2024 Travel Risk Outlook Blog

El Niño: How weather patterns shift

The weather phenomenon La Niña has characterised the last three years, and now its counterpart El Niño has returned in summer 2023. Travel Security Analyst Dominik Manal explains the effects.

El Niño is characterised by a periodic warming of sea surface temperatures in the central and eastern equatorial Pacific. This warming disrupts normal weather patterns and leads to a cascade of atmospheric changes with far-reaching effects on the global climate, including changes in precipitation, temperature and storm patterns. The conditions are expected to last until the summer of 2024, when neutral conditions are expected to prevail again. The occurrence of El Niño has been linked to extreme weather events in the past year, such as heatwaves, droughts and wildfires in Australia, floods in Kenya, and droughts and floods in South America. Some examples of the impacts expected in 2024:

1. Ski Resorts and Mountain Regions

El Niño usually brings warmer temperatures and changes in precipitation patterns, which can have an impact on winter sports areas. Some ski resorts and mountain regions may experience less snowfall, which affects the quality of winter activities. In the Alps, on the other hand, El Niño usually results in colder winters and more snowfall. More snow than usual is also expected in the American Sierras, as well as in the southern Rocky Mountains. In contrast, less snow is expected in the northern Rockies.

2. Atlantic Hurricane Season

Tropical Storm Risk (TSR) has published the first long-term forecasts for the 2024 Atlantic hurricane season, predicting activity 30% above the near-term norm and 50% above the long-term norm. The team predicts the formation of 20 tropical storms, 9 of which will become hurricanes and 4 of which will develop into strong or severe hurricanes. The prediction is based on the expectation of warm sea surface temperatures in the main Atlantic developing region and the Caribbean in August-September 2024. El Niño was an important climate variable throughout the 2023 hurricane season, but its influence remains uncertain.

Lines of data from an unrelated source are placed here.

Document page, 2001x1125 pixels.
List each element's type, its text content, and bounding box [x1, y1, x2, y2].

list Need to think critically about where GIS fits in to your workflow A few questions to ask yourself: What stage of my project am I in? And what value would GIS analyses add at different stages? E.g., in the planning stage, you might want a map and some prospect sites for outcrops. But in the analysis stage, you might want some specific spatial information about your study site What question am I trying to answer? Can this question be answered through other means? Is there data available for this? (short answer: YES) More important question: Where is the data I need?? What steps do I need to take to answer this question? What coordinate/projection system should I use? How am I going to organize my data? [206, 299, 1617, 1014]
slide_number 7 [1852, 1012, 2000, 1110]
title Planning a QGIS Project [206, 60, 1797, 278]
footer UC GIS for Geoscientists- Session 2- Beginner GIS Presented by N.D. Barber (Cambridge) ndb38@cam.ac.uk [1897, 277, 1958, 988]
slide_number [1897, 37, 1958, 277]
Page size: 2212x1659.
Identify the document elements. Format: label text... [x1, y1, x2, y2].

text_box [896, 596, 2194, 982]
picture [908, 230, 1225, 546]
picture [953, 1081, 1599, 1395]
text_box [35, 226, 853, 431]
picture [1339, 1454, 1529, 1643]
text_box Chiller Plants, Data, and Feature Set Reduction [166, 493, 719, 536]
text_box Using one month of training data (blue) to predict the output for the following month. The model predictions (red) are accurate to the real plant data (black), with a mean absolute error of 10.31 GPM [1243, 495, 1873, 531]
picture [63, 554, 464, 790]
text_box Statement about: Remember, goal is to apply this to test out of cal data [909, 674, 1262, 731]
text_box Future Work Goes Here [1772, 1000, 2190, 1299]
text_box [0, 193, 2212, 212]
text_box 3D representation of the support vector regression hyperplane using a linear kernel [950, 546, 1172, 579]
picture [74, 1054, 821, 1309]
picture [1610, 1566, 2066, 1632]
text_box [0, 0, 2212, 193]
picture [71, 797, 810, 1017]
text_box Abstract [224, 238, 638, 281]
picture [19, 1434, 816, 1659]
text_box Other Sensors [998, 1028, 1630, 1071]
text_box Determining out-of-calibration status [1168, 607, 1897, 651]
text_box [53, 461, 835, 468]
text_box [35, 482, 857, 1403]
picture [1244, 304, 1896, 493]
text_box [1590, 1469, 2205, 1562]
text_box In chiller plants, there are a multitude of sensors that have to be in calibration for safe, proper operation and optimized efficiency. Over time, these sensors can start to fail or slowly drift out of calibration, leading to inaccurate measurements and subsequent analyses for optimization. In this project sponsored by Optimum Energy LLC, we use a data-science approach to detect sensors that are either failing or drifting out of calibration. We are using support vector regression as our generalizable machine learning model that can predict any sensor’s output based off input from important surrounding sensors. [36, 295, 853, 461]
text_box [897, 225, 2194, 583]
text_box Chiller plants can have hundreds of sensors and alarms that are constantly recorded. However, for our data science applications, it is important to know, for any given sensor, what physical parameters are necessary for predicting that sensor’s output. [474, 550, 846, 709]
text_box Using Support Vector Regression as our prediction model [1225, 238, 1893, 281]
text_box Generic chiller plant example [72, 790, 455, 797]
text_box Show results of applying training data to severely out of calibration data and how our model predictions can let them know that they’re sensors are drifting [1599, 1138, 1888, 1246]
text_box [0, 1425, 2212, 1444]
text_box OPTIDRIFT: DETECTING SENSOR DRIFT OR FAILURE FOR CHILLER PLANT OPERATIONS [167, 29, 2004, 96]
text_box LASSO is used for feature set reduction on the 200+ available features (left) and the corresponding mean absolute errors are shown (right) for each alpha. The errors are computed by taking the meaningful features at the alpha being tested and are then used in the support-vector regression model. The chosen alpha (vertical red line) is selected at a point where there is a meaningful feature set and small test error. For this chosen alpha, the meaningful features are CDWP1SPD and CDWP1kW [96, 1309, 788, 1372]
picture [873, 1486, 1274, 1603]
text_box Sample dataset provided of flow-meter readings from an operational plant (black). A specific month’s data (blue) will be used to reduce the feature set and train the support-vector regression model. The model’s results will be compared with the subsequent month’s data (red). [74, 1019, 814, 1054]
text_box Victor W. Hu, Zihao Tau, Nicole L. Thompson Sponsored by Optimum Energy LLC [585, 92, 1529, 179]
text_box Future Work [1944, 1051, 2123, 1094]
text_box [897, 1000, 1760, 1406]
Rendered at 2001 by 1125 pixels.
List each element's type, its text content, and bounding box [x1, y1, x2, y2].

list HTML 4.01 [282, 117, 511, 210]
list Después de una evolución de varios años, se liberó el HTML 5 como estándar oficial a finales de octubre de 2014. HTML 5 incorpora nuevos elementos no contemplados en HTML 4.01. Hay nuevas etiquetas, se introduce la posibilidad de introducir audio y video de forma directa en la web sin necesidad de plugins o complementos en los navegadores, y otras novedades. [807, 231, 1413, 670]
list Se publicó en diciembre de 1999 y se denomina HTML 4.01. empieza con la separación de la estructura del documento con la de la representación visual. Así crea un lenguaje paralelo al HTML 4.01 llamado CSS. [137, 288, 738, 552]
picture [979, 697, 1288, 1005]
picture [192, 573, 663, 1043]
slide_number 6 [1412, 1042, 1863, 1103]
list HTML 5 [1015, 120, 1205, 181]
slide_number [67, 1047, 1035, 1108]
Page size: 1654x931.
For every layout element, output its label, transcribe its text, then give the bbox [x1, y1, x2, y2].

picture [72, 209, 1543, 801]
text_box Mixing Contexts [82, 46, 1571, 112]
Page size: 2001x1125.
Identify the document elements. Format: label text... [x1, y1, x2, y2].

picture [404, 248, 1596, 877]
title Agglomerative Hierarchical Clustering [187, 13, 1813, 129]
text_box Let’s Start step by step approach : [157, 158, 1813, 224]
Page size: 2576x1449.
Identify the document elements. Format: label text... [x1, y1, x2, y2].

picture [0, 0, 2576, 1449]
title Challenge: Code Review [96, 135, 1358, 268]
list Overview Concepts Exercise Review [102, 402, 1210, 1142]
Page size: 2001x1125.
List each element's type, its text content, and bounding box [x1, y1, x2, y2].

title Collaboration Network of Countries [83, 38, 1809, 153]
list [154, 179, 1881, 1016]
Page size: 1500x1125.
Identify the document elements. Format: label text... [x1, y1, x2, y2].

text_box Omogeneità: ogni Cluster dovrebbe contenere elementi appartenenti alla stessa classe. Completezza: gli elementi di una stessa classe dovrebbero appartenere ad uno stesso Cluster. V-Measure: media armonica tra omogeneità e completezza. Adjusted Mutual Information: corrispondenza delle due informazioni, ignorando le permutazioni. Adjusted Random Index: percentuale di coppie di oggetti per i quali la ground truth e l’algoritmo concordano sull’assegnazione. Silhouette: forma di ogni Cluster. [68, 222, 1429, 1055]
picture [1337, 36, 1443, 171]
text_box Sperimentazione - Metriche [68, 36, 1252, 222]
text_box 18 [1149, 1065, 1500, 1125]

3. Destinations in the Desert

Although El Niño is often associated with increased rainfall, it can also lead to unpredictable weather conditions in dry regions. Favoured desert areas could be affected by flash floods or atypical humidity. A prime example is the Atacama Desert in South America, where unexpected blooms can occur in typically dry landscapes.

4. South America: Focus on Weather Pattern Shifts

In 2024, El Niño could lead to a change in weather patterns in South America, affecting countries along the west coast such as Peru and Ecuador. While above-average rainfall and the risk of flooding are expected in these regions, southern South America, including Argentina and Uruguay, could become drier.

5. Australia: Escalating Drought and Bushfire Risk

Australia, which has always been vulnerable to the effects of El Niño, could face more severe drought conditions and an increased bushfire risk in 2024. Travellers to Australia should be aware of fire risks, follow local advice and be aware of possible travel restrictions or evacuation measures.

While 2023 was the warmest year on record, 2024 could break records further. The recurrence and intensification of El Niño in conjunction with the overarching influence of climate change require a unified global response – not least because climate change could result in stronger El Nino events in the future. For example, the COP28 climate summit called for a restructuring of the energy industry. El Niño could result in higher transport prices for business and private travellers in the future, as well as increased travel restrictions for countries affected by fires, hurricanes, rain and flood disasters.